Mit den sogenannten Klassikern ist das ein speziell Ding: Man kennt sie, man zitiert ihre berühmten Sätze, man ordnet sie zu, aber kennen tut man sie gar nicht mehr so gut; sie sind quasi auf dem Dachboden der Gymnasiasten-Erinnerungen am Verstauben. Wie schade, denn gerade ein Theaterstück ruft natürlich nach Leben, will erlebt werden, will ein Gesicht bekommen in einer ganz anderen gesellschaftlichen Situation. Vieles am Gelingen hängt dann von der Inszenierung ab!

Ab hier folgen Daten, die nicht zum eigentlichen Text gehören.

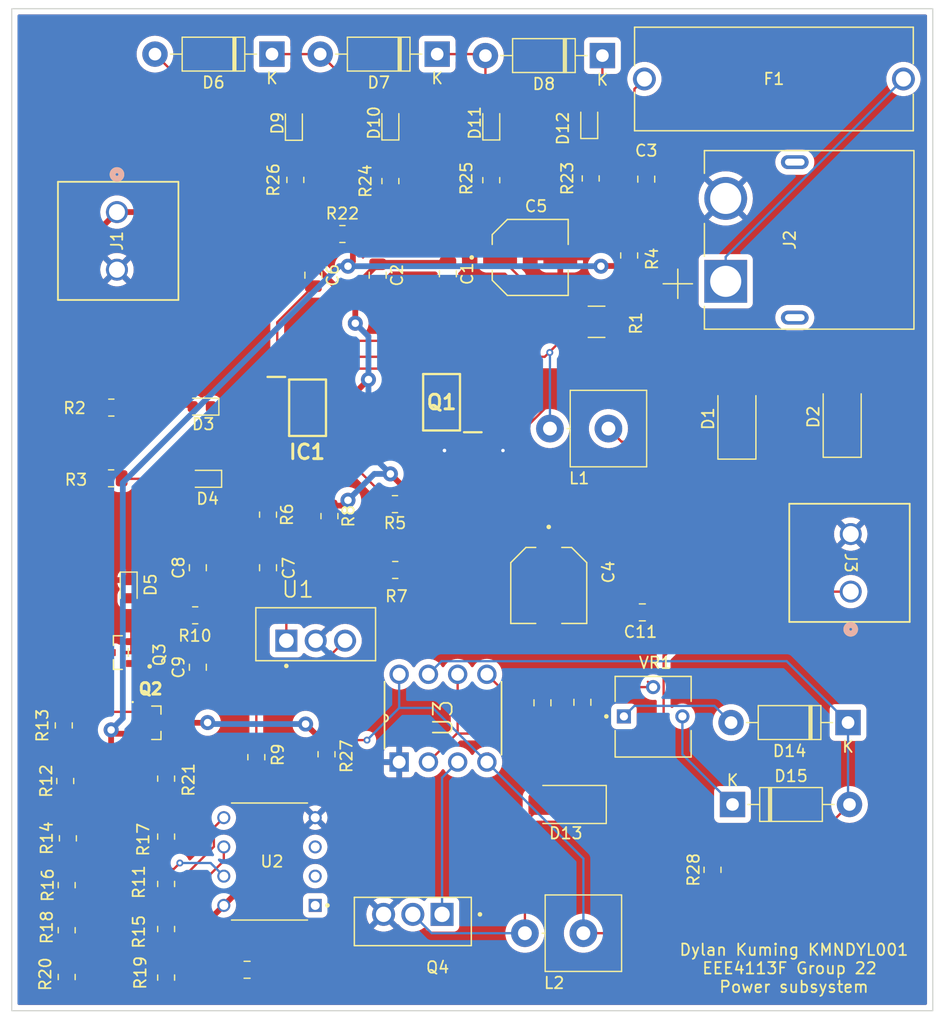
<source format=kicad_pcb>
(kicad_pcb
	(version 20240108)
	(generator "pcbnew")
	(generator_version "8.0")
	(general
		(thickness 1.6)
		(legacy_teardrops no)
	)
	(paper "A4")
	(title_block
		(title "Power Subsystem")
		(date "2024-05-12")
		(rev "v1.0")
		(company "University of Cape Town")
		(comment 1 "@Author Dylan Kuming")
	)
	(layers
		(0 "F.Cu" signal)
		(31 "B.Cu" signal)
		(32 "B.Adhes" user "B.Adhesive")
		(33 "F.Adhes" user "F.Adhesive")
		(34 "B.Paste" user)
		(35 "F.Paste" user)
		(36 "B.SilkS" user "B.Silkscreen")
		(37 "F.SilkS" user "F.Silkscreen")
		(38 "B.Mask" user)
		(39 "F.Mask" user)
		(40 "Dwgs.User" user "User.Drawings")
		(41 "Cmts.User" user "User.Comments")
		(42 "Eco1.User" user "User.Eco1")
		(43 "Eco2.User" user "User.Eco2")
		(44 "Edge.Cuts" user)
		(45 "Margin" user)
		(46 "B.CrtYd" user "B.Courtyard")
		(47 "F.CrtYd" user "F.Courtyard")
		(48 "B.Fab" user)
		(49 "F.Fab" user)
		(50 "User.1" user)
		(51 "User.2" user)
		(52 "User.3" user)
		(53 "User.4" user)
		(54 "User.5" user)
		(55 "User.6" user)
		(56 "User.7" user)
		(57 "User.8" user)
		(58 "User.9" user)
	)
	(setup
		(stackup
			(layer "F.SilkS"
				(type "Top Silk Screen")
			)
			(layer "F.Paste"
				(type "Top Solder Paste")
			)
			(layer "F.Mask"
				(type "Top Solder Mask")
				(thickness 0.01)
			)
			(layer "F.Cu"
				(type "copper")
				(thickness 0.035)
			)
			(layer "dielectric 1"
				(type "core")
				(thickness 1.51)
				(material "FR4")
				(epsilon_r 4.5)
				(loss_tangent 0.02)
			)
			(layer "B.Cu"
				(type "copper")
				(thickness 0.035)
			)
			(layer "B.Mask"
				(type "Bottom Solder Mask")
				(thickness 0.01)
			)
			(layer "B.Paste"
				(type "Bottom Solder Paste")
			)
			(layer "B.SilkS"
				(type "Bottom Silk Screen")
			)
			(copper_finish "None")
			(dielectric_constraints no)
		)
		(pad_to_mask_clearance 0)
		(allow_soldermask_bridges_in_footprints no)
		(pcbplotparams
			(layerselection 0x00010fc_ffffffff)
			(plot_on_all_layers_selection 0x0000000_00000000)
			(disableapertmacros no)
			(usegerberextensions no)
			(usegerberattributes yes)
			(usegerberadvancedattributes yes)
			(creategerberjobfile yes)
			(dashed_line_dash_ratio 12.000000)
			(dashed_line_gap_ratio 3.000000)
			(svgprecision 4)
			(plotframeref no)
			(viasonmask no)
			(mode 1)
			(useauxorigin no)
			(hpglpennumber 1)
			(hpglpenspeed 20)
			(hpglpendiameter 15.000000)
			(pdf_front_fp_property_popups yes)
			(pdf_back_fp_property_popups yes)
			(dxfpolygonmode yes)
			(dxfimperialunits yes)
			(dxfusepcbnewfont yes)
			(psnegative no)
			(psa4output no)
			(plotreference yes)
			(plotvalue yes)
			(plotfptext yes)
			(plotinvisibletext no)
			(sketchpadsonfab no)
			(subtractmaskfromsilk no)
			(outputformat 1)
			(mirror no)
			(drillshape 0)
			(scaleselection 1)
			(outputdirectory "")
		)
	)
	(net 0 "")
	(net 1 "VCC")
	(net 2 "Net-(IC1-VG)")
	(net 3 "GND")
	(net 4 "/5V+")
	(net 5 "Net-(IC1-BAT)")
	(net 6 "Net-(U3-THR)")
	(net 7 "Net-(IC1-CSP)")
	(net 8 "Net-(C7-Pad1)")
	(net 9 "Net-(IC1-COM)")
	(net 10 "Net-(IC1-MPPT)")
	(net 11 "Net-(IC1-DRV)")
	(net 12 "/BOOST+")
	(net 13 "/V_BAT+")
	(net 14 "Net-(U1-INPUT)")
	(net 15 "Net-(U1-OUTPUT)")
	(net 16 "Net-(D3-K)")
	(net 17 "Net-(D4-A)")
	(net 18 "Net-(D4-K)")
	(net 19 "Net-(D5-A)")
	(net 20 "Net-(D10-A)")
	(net 21 "Net-(D11-A)")
	(net 22 "Net-(D9-K)")
	(net 23 "Net-(D10-K)")
	(net 24 "Net-(U2B--)")
	(net 25 "Net-(D11-K)")
	(net 26 "Net-(U2B-+)")
	(net 27 "Net-(D3-A)")
	(net 28 "Net-(D12-A)")
	(net 29 "Net-(Q2-G)")
	(net 30 "Net-(Q3-Pad3)")
	(net 31 "Net-(Q3-Pad1)")
	(net 32 "Net-(D12-K)")
	(net 33 "Net-(R11-Pad1)")
	(net 34 "Net-(R14-Pad2)")
	(net 35 "Net-(R18-Pad2)")
	(net 36 "Net-(J2-+)")
	(net 37 "Net-(D6-A)")
	(net 38 "Net-(D14-A)")
	(net 39 "Net-(D14-K)")
	(net 40 "Net-(D15-K)")
	(net 41 "Net-(U3-CONTROL_VOLTAGE)")
	(net 42 "Net-(U3-RESET)")
	(net 43 "Net-(U3-OUT)")
	(net 44 "Net-(D1-A)")
	(net 45 "Net-(D1-K)")
	(net 46 "Net-(D13-K)")
	(net 47 "Net-(D13-A)")
	(footprint "BSS84:SOT95P240X120-3N" (layer "F.Cu") (at 71.242 109.746 -90))
	(footprint "Capacitor_SMD:C_0805_2012Metric" (layer "F.Cu") (at 75.097 96.284 90))
	(footprint "2N7002:SOT95P240X111-3N" (layer "F.Cu") (at 68.41 103.65 180))
	(footprint "Capacitor_SMD:C_0805_2012Metric" (layer "F.Cu") (at 114.046 62.545 90))
	(footprint "Resistor_SMD:R_0805_2012Metric" (layer "F.Cu") (at 67.5805 82.38))
	(footprint "Resistor_SMD:R_0805_2012Metric" (layer "F.Cu") (at 91.821 62.7145 -90))
	(footprint "Resistor_SMD:R_0805_2012Metric" (layer "F.Cu") (at 87.6535 67.31 180))
	(footprint "terminal_footprints:CONN_DG128_DEG" (layer "F.Cu") (at 131.8044 98.3596 -90))
	(footprint "Resistor_SMD:R_0805_2012Metric" (layer "F.Cu") (at 119.801 122.512 90))
	(footprint "Resistor_SMD:R_0805_2012Metric" (layer "F.Cu") (at 72.342 119.6285 -90))
	(footprint "3362P-1-503LF:TRIM_3362P-1-503LF" (layer "F.Cu") (at 114.6445 109.19))
	(footprint "Resistor_SMD:R_0805_2012Metric" (layer "F.Cu") (at 63.706 123.843 90))
	(footprint "Resistor_SMD:R_0805_2012Metric" (layer "F.Cu") (at 112.562 69.172 -90))
	(footprint "Resistor_THT:R_Axial_Power_L20.0mm_W6.4mm_P5.08mm_Vertical" (layer "F.Cu") (at 110.76 84.201 180))
	(footprint "Resistor_SMD:R_0805_2012Metric" (layer "F.Cu") (at 63.706 127.7565 -90))
	(footprint "Capacitor_SMD:C_0805_2012Metric" (layer "F.Cu") (at 81.193 96.284 -90))
	(footprint "Resistor_SMD:R_0805_2012Metric" (layer "F.Cu") (at 100.584 62.6345 -90))
	(footprint "Diode_THT:D_DO-41_SOD81_P10.16mm_Horizontal" (layer "F.Cu") (at 110.236 51.816 180))
	(footprint "this:SOIC127P600X175-8N" (layer "F.Cu") (at 96.266 81.915 180))
	(footprint "UUD1H100MCL1GS:CAPAE660X610N" (layer "F.Cu") (at 105.577 97.822 -90))
	(footprint "LED_SMD:LED_0603_1608Metric" (layer "F.Cu") (at 109.093 57.531 90))
	(footprint "LM555CN:DIP254P762X533-8" (layer "F.Cu") (at 100.203 105.537 90))
	(footprint "Diode_SMD:D_SMA" (layer "F.Cu") (at 131.064 83.185 90))
	(footprint "Capacitor_SMD:C_0805_2012Metric" (layer "F.Cu") (at 108.498 107.968 90))
	(footprint "THESE:SOP100P600X175-10N" (layer "F.Cu") (at 84.627 82.391))
	(footprint "IRFZ44NPBF:TO254P1016X419X2286-3" (layer "F.Cu") (at 93.7695 126.38 180))
	(footprint "terminal_footprints:CONN_DG128_DEG" (layer "F.Cu") (at 68.072 65.405 90))
	(footprint "Diode_THT:D_DO-41_SOD81_P10.16mm_Horizontal" (layer "F.Cu") (at 95.885 51.689 180))
	(footprint "Resistor_SMD:R_0805_2012Metric" (layer "F.Cu") (at 72.342 123.7395 -90))
	(footprint "LED_SMD:LED_0603_1608Metric" (layer "F.Cu") (at 75.438 82.296 180))
	(footprint "LM358NG:DIP794W45P254L1016H508Q8" (layer "F.Cu") (at 81.3215 121.793 180))
	(footprint "Resistor_SMD:R_0805_2012Metric" (layer "F.Cu") (at 86.273 112.479 -90))
	(footprint "Resistor_THT:R_Axial_Power_L20.0mm_W6.4mm_P5.08mm_Vertical" (layer "F.Cu") (at 108.585 128.016 180))
	(footprint "Capacitor_SMD:C_0805_2012Metric"
		(layer "F.Cu")
		(uuid "892881dd-aed0-4764-81fe-095cf30222af")
		(at 96.814 70.762 -90)
		(descr "Capacitor SMD 0805 (2012 Metric), square (rectangular) end terminal, IPC_7351 nominal, (Body size source: IPC-SM-782 page 76, https://www.pcb-3d.com/wordpress/wp-content/uploads/ipc-sm-782a_amendment_1_and_2.pdf, https://docs.google.com/spreadsheets/d/1BsfQQcO9C6DZCsRaXUlFlo91Tg2WpOkGARC1WS5S8t0/edit?usp=sharing), generated with kicad-footprint-generator")
		(tags "capacitor")
		(property "Reference" "C1"
			(at 0 -1.68 90)
			(layer "F.SilkS")
			(uuid "8f80618d-1e7e-492c-8bce-2bd949e30e3c")
			(effects
				(font
					(size 1 1)
					(thickness 0.15)
				)
			)
		)
		(property "Value" "470n"
			(at 0 1.68 90)
			(layer "F.Fab")
			(uuid "aab9e5c1-3856-4e4d-9847-9db2edb67943")
			(effects
				(font
					(size 1 1)
					(thickness 0.15)
				)
			)
		)
		(property "Footprint" "Capacitor_SMD:C_0805_2012Metric"
			(at 0 0 -90)
			(unlocked yes)
			(layer "F.Fab")
			(hide yes)
			(uuid "aa9b9a45-b67b-4799-93a0-d6b68b5453a1")
			(effects
				(font
					(size 1.27 1.27)
				)
			)
		)
		(property "Datasheet" ""
			(at 0 0 -90)
			(unlocked yes)
			(layer "F.Fab")
			(hide yes)
			(uuid "97f2403a-64eb-4e3a-b3a7-6b605be15ef6")
			(effects
				(font
					(size 1.27 1.27)
				)
			)
		)
		(property "Description" "Unpolarized capacitor"
			(at 0 0 -90)
			(unlocked yes)
			(layer "F.Fab")
			(hide yes)
			(uuid "d5534c03-d0dd-4f3f-bce6-546bc8972035")
			(effects
				(font
					(size 1.27 1.27)
				)
			)
		)
		(property "LCSC Part#" ""
			(at 0 0 -90)
			(unlocked yes)
			
... [537498 chars truncated]
</source>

Noch viel wichtiger wäre all dies, wenn man einem Stück begegnet, das mitten in unseren Diskussionen über die Grenzen einer multikulturellen und multireligiösen Welt, mitten in den Befürchtungen um einen Clash of Civilizations, mitten in den Auseinandersetzungen der politischen Schweiz um Minarett-, Kreuz-, Glockengeläut- und Burka-Verbote anzusetzen ist. Die Rede ist natürlich von Lessings «dramatischem Gedicht» mit dem Titel «Nathan der Weise» von 1779, einem der grossen Bühnenklassiker überhaupt. Gotthold Ephraim Lessing (1729–1781) erlebte die Berliner Uraufführung von 1783 nicht mehr, hat uns Nachkommende aber mit keinem seiner Werke so geprägt wie mit diesem. Lessing ist so auch der heftigen theologischen Diskussion innerhalb der evangelischen Kirchen zuzuordnen, die mittelfristig im 19. Jahrhundert zum Auseinanderleben von liberalem und evangelikalem Denken, von religiöser Vernunft und religiösem Gefühl führte. Natürlich geht es ihm zugleich um einen von ihm erkannten aufkommenden Antisemitismus, auch in der akademischen und politischen Elite. Und die Figur des Nathan gilt nach Auffassung vieler Deuterinnen und Deuter des Werkes als Hommage an Lessings Zeitgenossen in der Aufklärung, Moses Mendelssohn (1729–1786).
Die Grenzen der Toleranz
Judentum, Christentum und Islam begegnen sich im Werk, fiktiv angelegt in der Zeit eines Waffenstillstands während des Dritten Kreuzzuges. Die Ringparabel, im Zentrum des Werkes angesetzt (im 7. Auftritt des 3. Aktes, dem Gespräch zwischen Nathan und dem Sultan Saladin), wurde schon vielfach ausgelegt (hier in der SKZ zuletzt in der Ausgabe 14/2020 durch Rolf Bossart). Der provozierenden Einsicht, dass sich keine der drei grossen monotheistischen Religionen auf ein «Monopol der Wahrheit» berufen kann, stehen die Protagonisten aus allen Lagern gegenüber. Insbesondere die Vertreter des Christentums, der Patriarch von Jerusalem und der Klosterbruder, kommen in Lessings Anlage des Werkes schlecht davon. Seine Dispute mit dem Hamburger Hauptpastor Goeze, der ein Publikationsverbot für Lessing forderte, schlagen sich wohl darin nieder. Das Wort des Patriarchen, in der Meinung, Nathan habe seine angenommene Tochter Recha zum Judentum «verführt», hat sich in der Weltgeschichte fürchterlich bewahrheitet:
«Tut nichts! Der Jude wird verbrannt […] Ja, wär’ allein schon dieserwegen wert, dreimal verbrannt zu werden! – Was? Ein Kind ohn allen Glauben erwachsen lassen? – Wie? Die grosse Pflicht zu glauben ganz und gar ein Kind nicht lehren? Das ist zu arg! Mich wundert sehr, Herr Ritter, Euch selbst […]» (Gespräch Tempelherr-Patriarch, IV. Aufzug, 2. Auftritt)1
Der «Nathan» ist und bleibt irgendwie ein Lehrstück. Die Figuren sind nicht so authentisch-lebendig wie etwa bei Shakespeare und Schiller, vielmehr sind sie Prototypen für Haltungen und Wertsysteme. So gesehen ist das Werk viel mehr philosophisch-theologische Reflexion anhand einer konstruierten «Gesellschaftsaufstellung». Und so taugt es weniger zur abendlichen Unterhaltung, denn als Einstieg in die stets aktuelle Frage, wie viel Toleranz eine offene Gesellschaft leisten kann und wo die Grenzen dieser Toleranz liegen.